I fully agree. That’s why I didn’t touch the default size and always prefer to have the additional space for additional partitions or LVM volumes. I wrote a simplified management tool called uvol for that purpose which can work on both, eMMC with LVM2 and SPI-NAND with UBI.
Exactly.
Yes, absolutely.
Increasing from 104 MiB to 488 MiB sounds reasonable. Buying any storage media smaller than 1 GiB anyway became kinda difficult.
Hi buddy, can you give more detail about this, because I did the same and the firmware stills being ~84 MB . You compiled modifiying CONFIG_TARGET_ROOTFS_PARTSIZE in .config, then sysupgrade? Anything else?
The partition table is written once when you carry out initial installation to the eMMC. The current default in OpenWrt snapshots has also been increased to use 448 MiB partition size instead of the previous default of 104 MiB, so to avoid this being the most popular topic discussed among users…
In order to increase the size on an existing installation, either boot from SPI-NAND or boot into the recovery system.
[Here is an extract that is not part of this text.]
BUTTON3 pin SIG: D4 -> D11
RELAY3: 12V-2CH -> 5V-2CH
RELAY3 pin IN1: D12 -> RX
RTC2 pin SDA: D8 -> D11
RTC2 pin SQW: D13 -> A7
Then use parted or fdisk to edit the partition table and increase the size of the production partition. After a subsequent sysupgrade you will then see the new size applied.
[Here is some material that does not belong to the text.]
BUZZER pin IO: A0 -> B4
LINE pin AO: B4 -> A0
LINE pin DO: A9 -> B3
You should not need more than the new default of 448 MiB as rootfs_overlay. If you think you do, you are probably not aware of how OpenWrt’s upgrade mechanism works and you are about to hit a wall.
It’s important to note that using the whole size of the eMMC as rootfs overlay is a dead-end, as the overlay is re-created on every sysupgrade, so at least every time you want to update the kernel. OpenWrt creates a backup of the configuration files (and other files listed in /etc/sysupgrade.conf) which has to be kept in RAM during the update. It hence doesn’t make sense to have a rootfs overlay which is larger than what can fit in tmpfs.
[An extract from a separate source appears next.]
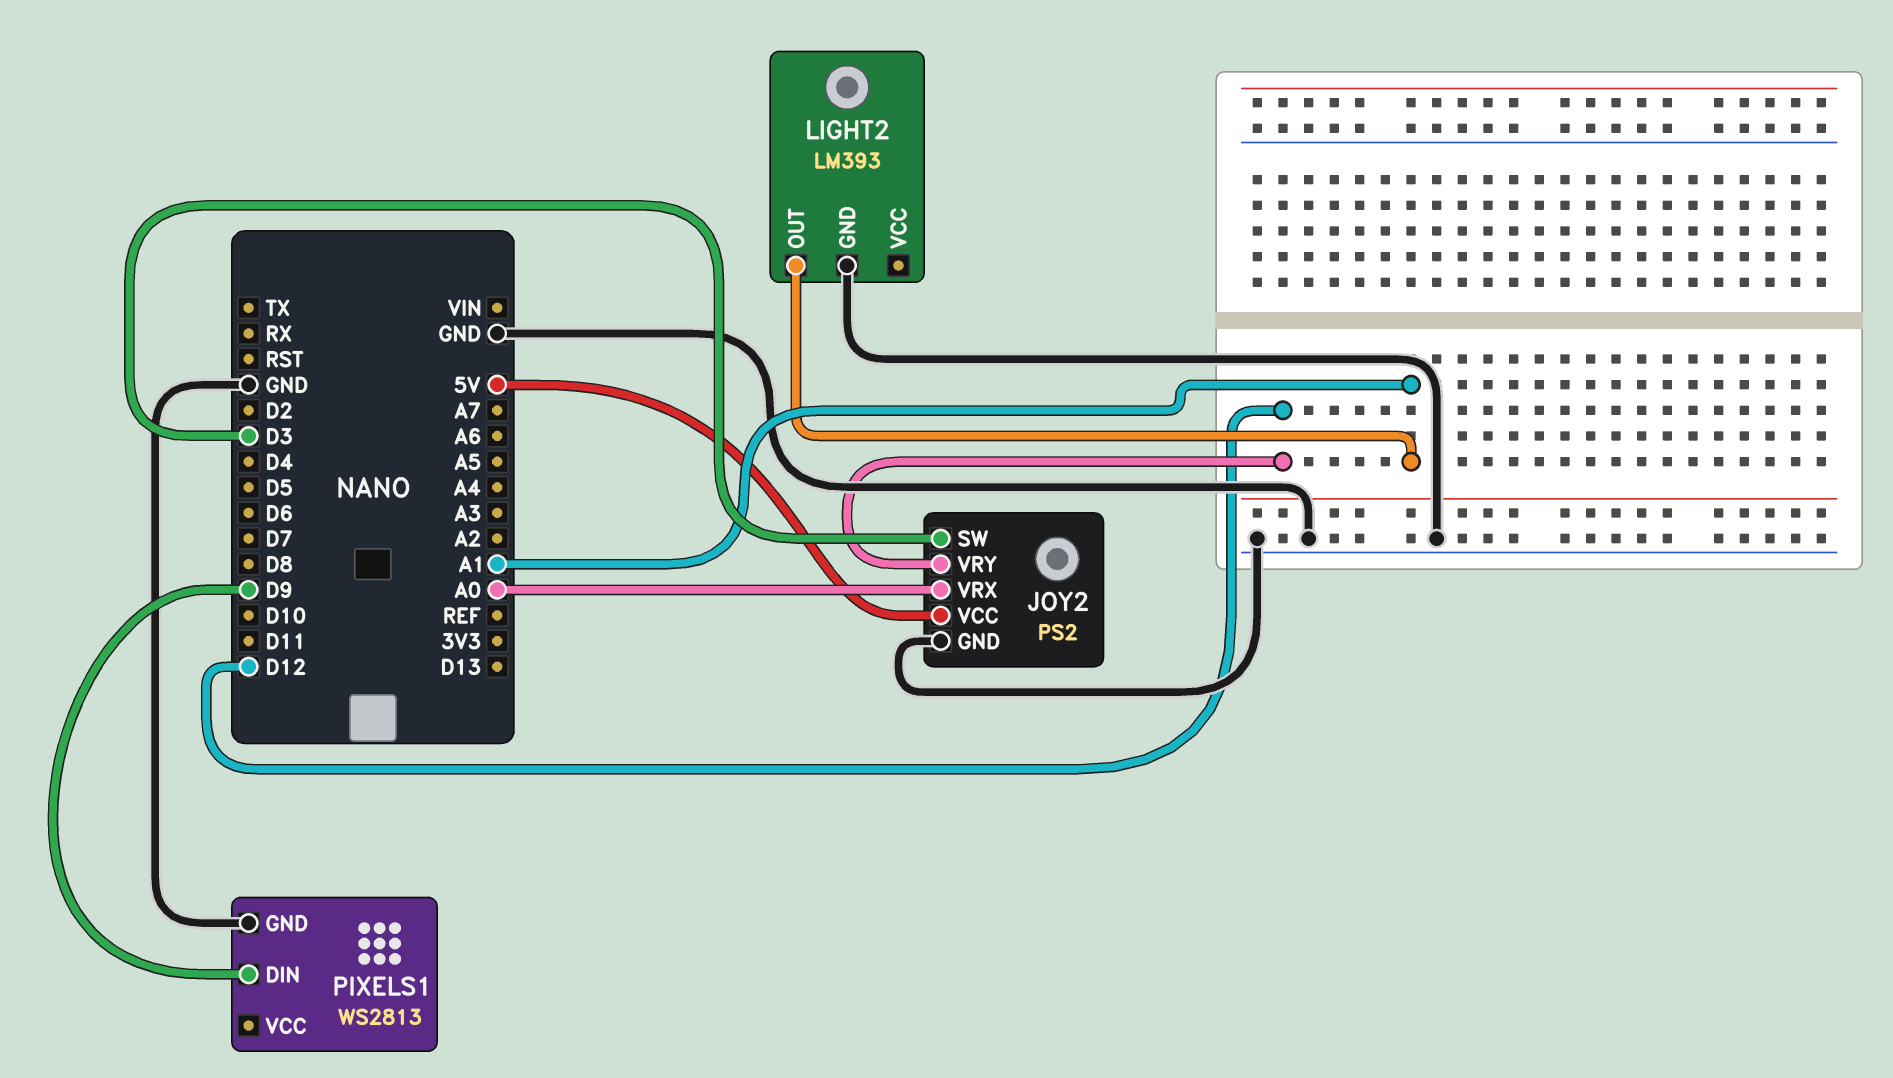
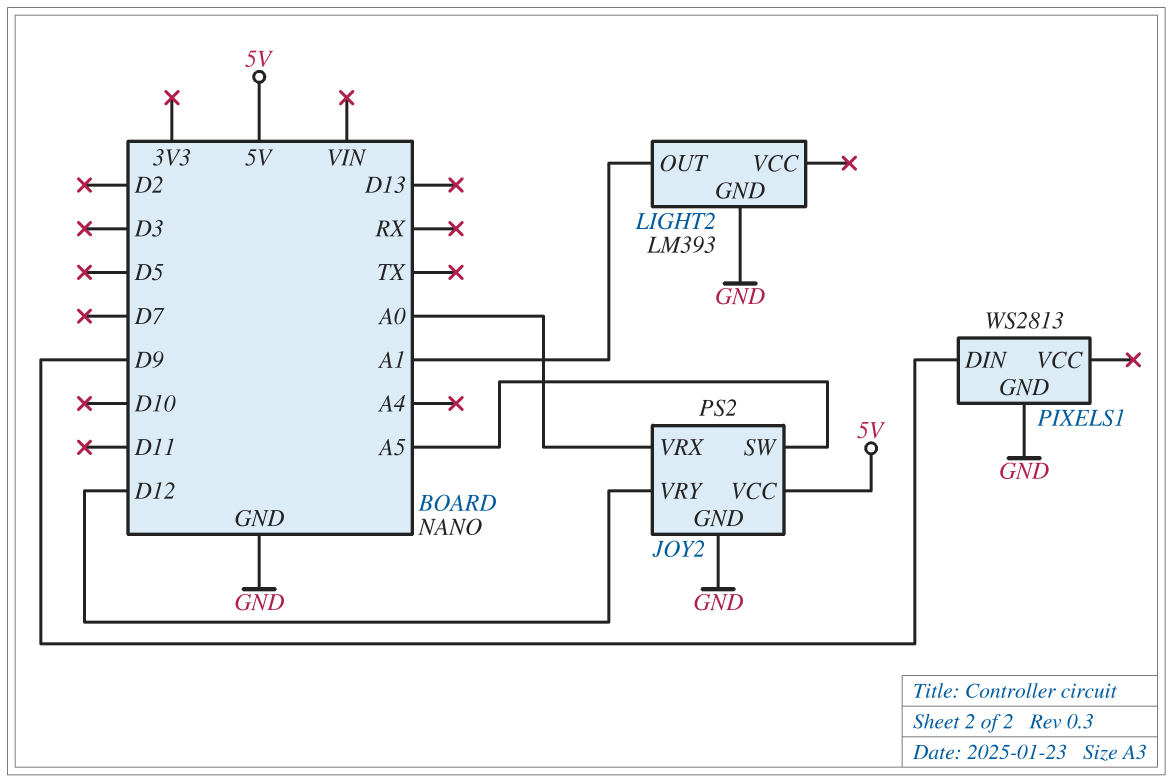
JOY2 pin SW: D3 -> A5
Instead, I would strongly recommend you to install autopart and uvol instead. In this way you can have meaningful persistent storage in additional volumes which will also always survive sysupgrade. If you are planning to store any user data like databases or media content, or things like Docker container images, that would be the way to go.
Thank you very much for your response Daniel, it is a privilege to receive a response from you.
My confusion had to do with the partition table issue, now it is clear.
I disagree a little about the overlay size limit, I think that there are cases where the overlay could be bigger without issues, the limit in facts goes about how big is the information you need to preserve between sysupgrades VS available RAM, and I am aware of that.
Thank you very much for your complete response and your enormous collaboration in the development of OpenWRT.